What to work on:
Repeat all the lines below exactly, but omit the pictures.

Provided records:
Start of Block
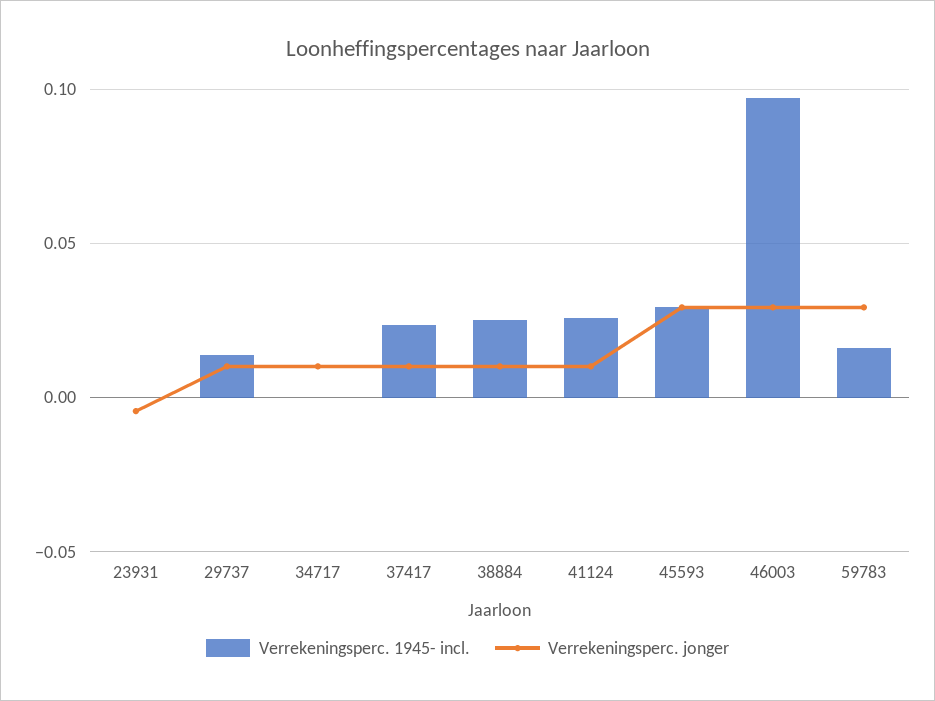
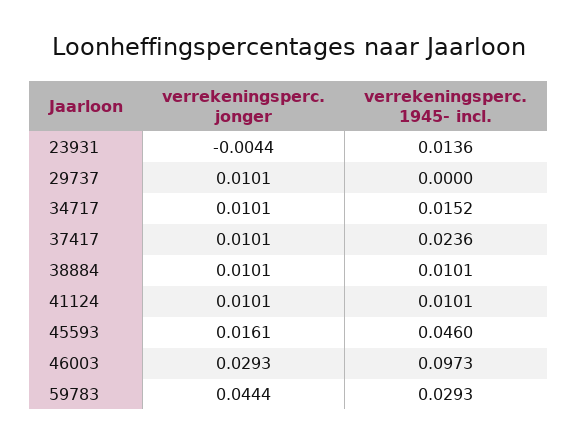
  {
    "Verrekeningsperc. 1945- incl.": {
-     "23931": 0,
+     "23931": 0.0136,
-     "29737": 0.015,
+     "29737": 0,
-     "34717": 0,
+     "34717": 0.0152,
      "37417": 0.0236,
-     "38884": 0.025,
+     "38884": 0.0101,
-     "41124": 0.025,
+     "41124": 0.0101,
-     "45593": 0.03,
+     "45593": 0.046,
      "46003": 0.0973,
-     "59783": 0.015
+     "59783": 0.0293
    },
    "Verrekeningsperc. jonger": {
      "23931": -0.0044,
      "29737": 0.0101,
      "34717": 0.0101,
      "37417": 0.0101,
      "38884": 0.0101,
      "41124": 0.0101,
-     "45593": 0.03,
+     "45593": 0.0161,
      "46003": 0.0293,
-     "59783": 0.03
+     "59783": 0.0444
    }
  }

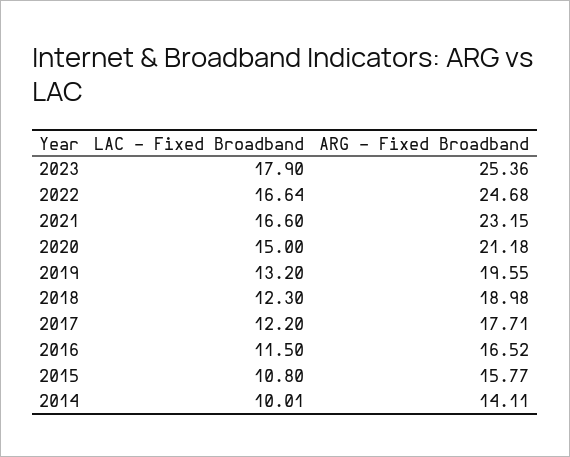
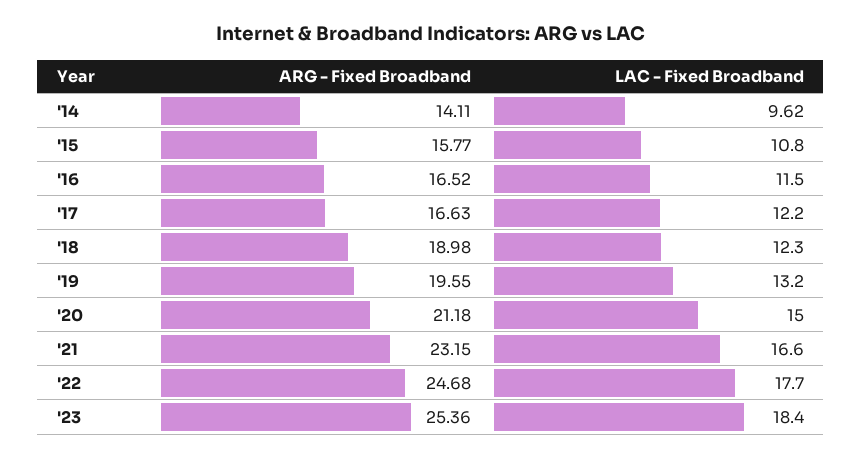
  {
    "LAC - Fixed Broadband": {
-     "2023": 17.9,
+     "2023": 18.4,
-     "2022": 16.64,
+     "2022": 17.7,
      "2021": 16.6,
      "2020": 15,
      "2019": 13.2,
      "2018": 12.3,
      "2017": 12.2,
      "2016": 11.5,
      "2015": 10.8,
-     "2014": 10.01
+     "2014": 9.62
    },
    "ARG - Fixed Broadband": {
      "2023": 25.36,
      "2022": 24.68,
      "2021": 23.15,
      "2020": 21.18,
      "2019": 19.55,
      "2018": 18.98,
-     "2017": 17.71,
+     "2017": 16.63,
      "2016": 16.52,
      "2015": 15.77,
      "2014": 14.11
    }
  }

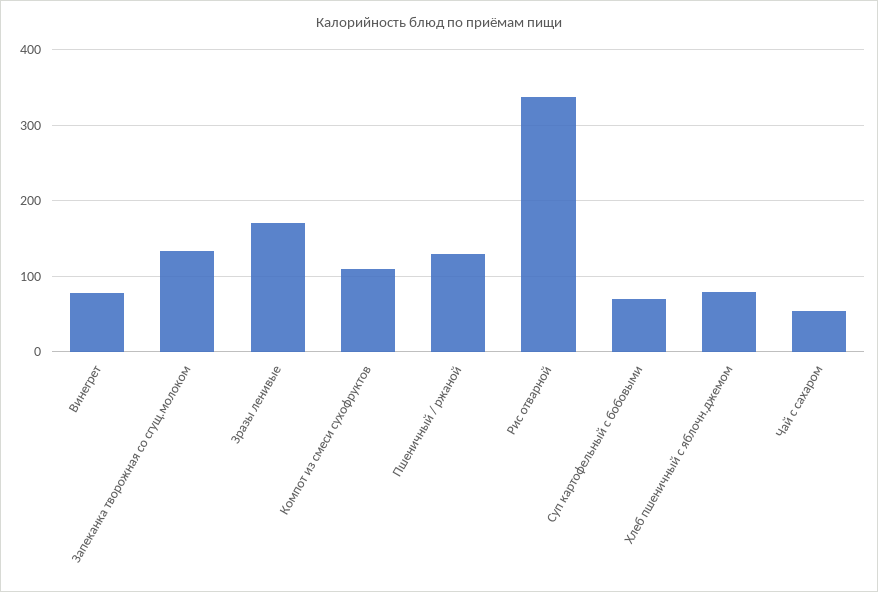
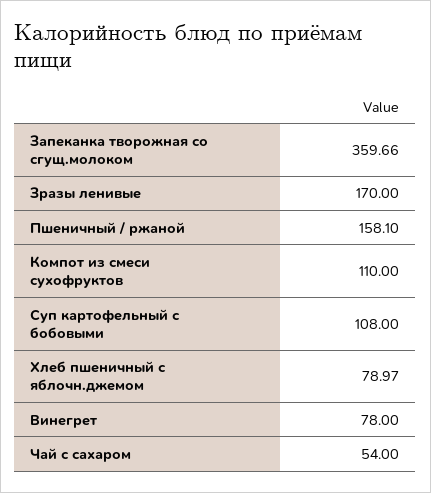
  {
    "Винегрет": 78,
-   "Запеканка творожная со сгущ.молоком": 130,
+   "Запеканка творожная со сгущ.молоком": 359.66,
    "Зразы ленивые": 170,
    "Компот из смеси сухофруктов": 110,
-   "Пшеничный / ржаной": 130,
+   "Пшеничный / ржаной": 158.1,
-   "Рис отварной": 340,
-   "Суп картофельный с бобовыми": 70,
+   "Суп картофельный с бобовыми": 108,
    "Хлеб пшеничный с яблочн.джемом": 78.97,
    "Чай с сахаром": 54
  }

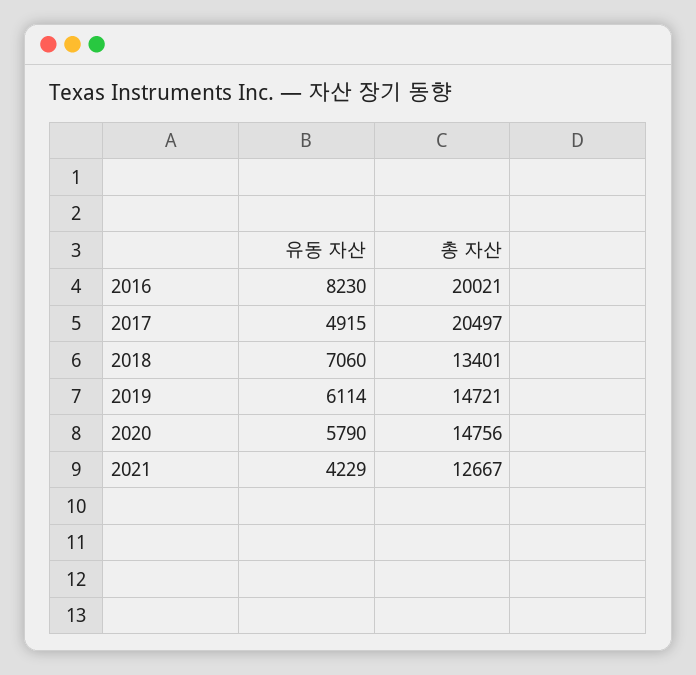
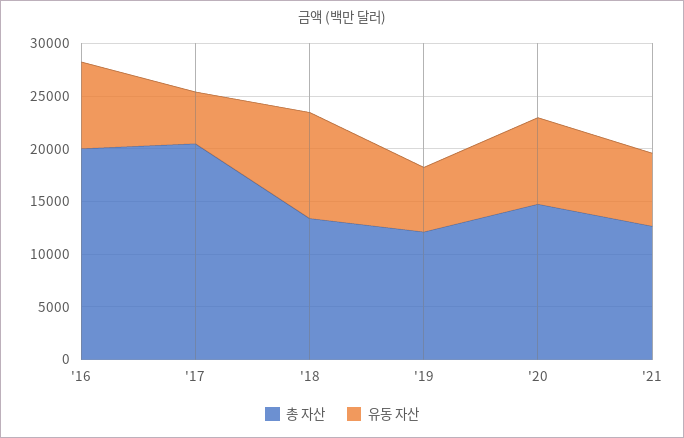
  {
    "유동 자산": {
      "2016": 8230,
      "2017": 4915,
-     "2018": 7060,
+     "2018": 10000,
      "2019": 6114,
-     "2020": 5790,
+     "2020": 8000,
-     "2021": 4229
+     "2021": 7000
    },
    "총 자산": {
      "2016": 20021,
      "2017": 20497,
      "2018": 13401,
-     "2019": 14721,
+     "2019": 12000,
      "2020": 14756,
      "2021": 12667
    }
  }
End of Block
Written reply:
  {
    "Verrekeningsperc. 1945- incl.": {
-     "23931": 0,
+     "23931": 0.0136,
-     "29737": 0.015,
+     "29737": 0,
-     "34717": 0,
+     "34717": 0.0152,
      "37417": 0.0236,
-     "38884": 0.025,
+     "38884": 0.0101,
-     "41124": 0.025,
+     "41124": 0.0101,
-     "45593": 0.03,
+     "45593": 0.046,
      "46003": 0.0973,
-     "59783": 0.015
+     "59783": 0.0293
    },
    "Verrekeningsperc. jonger": {
      "23931": -0.0044,
      "29737": 0.0101,
      "34717": 0.0101,
      "37417": 0.0101,
      "38884": 0.0101,
      "41124": 0.0101,
-     "45593": 0.03,
+     "45593": 0.0161,
      "46003": 0.0293,
-     "59783": 0.03
+     "59783": 0.0444
    }
  }

  {
    "LAC - Fixed Broadband": {
-     "2023": 17.9,
+     "2023": 18.4,
-     "2022": 16.64,
+     "2022": 17.7,
      "2021": 16.6,
      "2020": 15,
      "2019": 13.2,
      "2018": 12.3,
      "2017": 12.2,
      "2016": 11.5,
      "2015": 10.8,
-     "2014": 10.01
+     "2014": 9.62
    },
    "ARG - Fixed Broadband": {
      "2023": 25.36,
      "2022": 24.68,
      "2021": 23.15,
      "2020": 21.18,
      "2019": 19.55,
      "2018": 18.98,
-     "2017": 17.71,
+     "2017": 16.63,
      "2016": 16.52,
      "2015": 15.77,
      "2014": 14.11
    }
  }

  {
    "Винегрет": 78,
-   "Запеканка творожная со сгущ.молоком": 130,
+   "Запеканка творожная со сгущ.молоком": 359.66,
    "Зразы ленивые": 170,
    "Компот из смеси сухофруктов": 110,
-   "Пшеничный / ржаной": 130,
+   "Пшеничный / ржаной": 158.1,
-   "Рис отварной": 340,
-   "Суп картофельный с бобовыми": 70,
+   "Суп картофельный с бобовыми": 108,
    "Хлеб пшеничный с яблочн.джемом": 78.97,
    "Чай с сахаром": 54
  }

  {
    "유동 자산": {
      "2016": 8230,
      "2017": 4915,
-     "2018": 7060,
+     "2018": 10000,
      "2019": 6114,
-     "2020": 5790,
+     "2020": 8000,
-     "2021": 4229
+     "2021": 7000
    },
    "총 자산": {
      "2016": 20021,
      "2017": 20497,
      "2018": 13401,
-     "2019": 14721,
+     "2019": 12000,
      "2020": 14756,
      "2021": 12667
    }
  }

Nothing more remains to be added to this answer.